>> start DATASET CONTENT

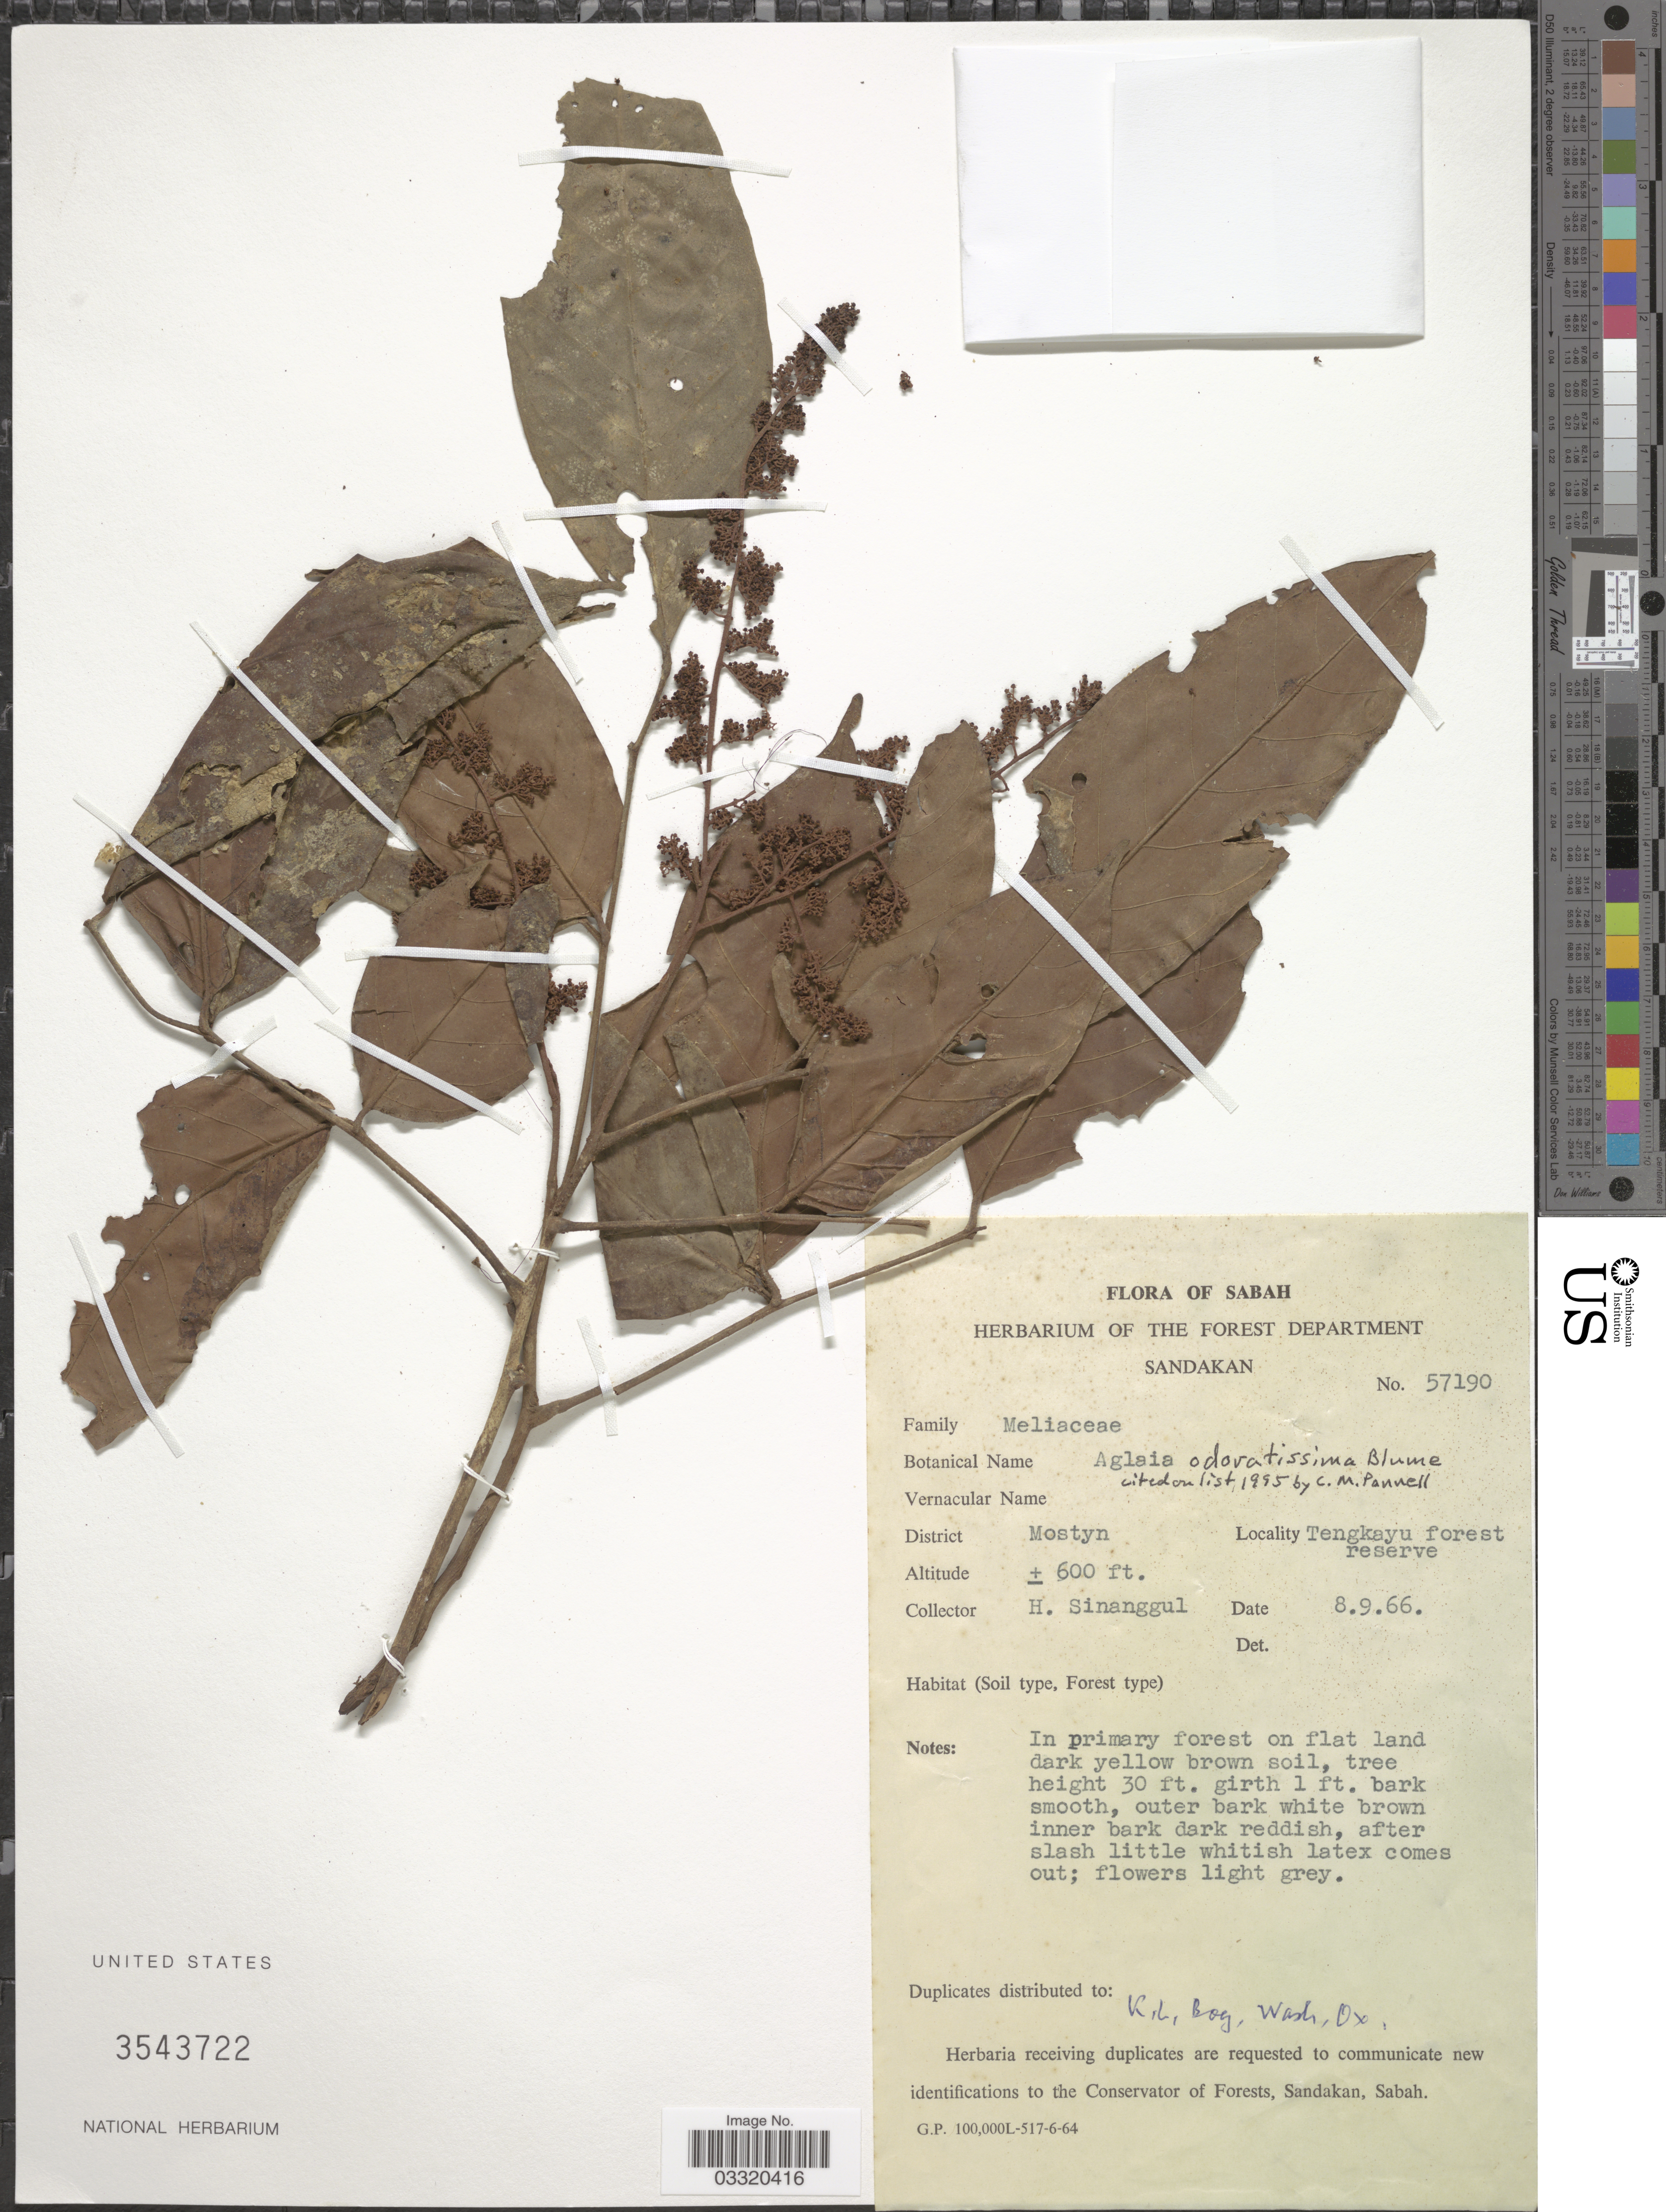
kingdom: Plantae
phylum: Tracheophyta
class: Magnoliopsida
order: Sapindales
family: Meliaceae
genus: Aglaia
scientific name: Aglaia odoratissima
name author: Blume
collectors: H. Sinanggul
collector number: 57190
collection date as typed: Transcribed d/m/y: 8/9/66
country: Malaysia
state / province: Sabah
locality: District Mostyn. Tengkayu forest reserve.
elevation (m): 183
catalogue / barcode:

>> end DATASET CONTENT

_EXERCISE BRIEF_
Starting with the line containing "family: Meliaceae" and going on through the last line of the items, convert those lines into a JSON list of strings with one string per line. Leave out any blank lines.

_SOLUTION FOR THIS EXERCISE_
[
  "family: Meliaceae",
  "genus: Aglaia",
  "scientific name: Aglaia odoratissima",
  "name author: Blume",
  "collectors: H. Sinanggul",
  "collector number: 57190",
  "collection date as typed: Transcribed d/m/y: 8/9/66",
  "country: Malaysia",
  "state / province: Sabah",
  "locality: District Mostyn. Tengkayu forest reserve.",
  "elevation (m): 183",
  "catalogue / barcode:"
]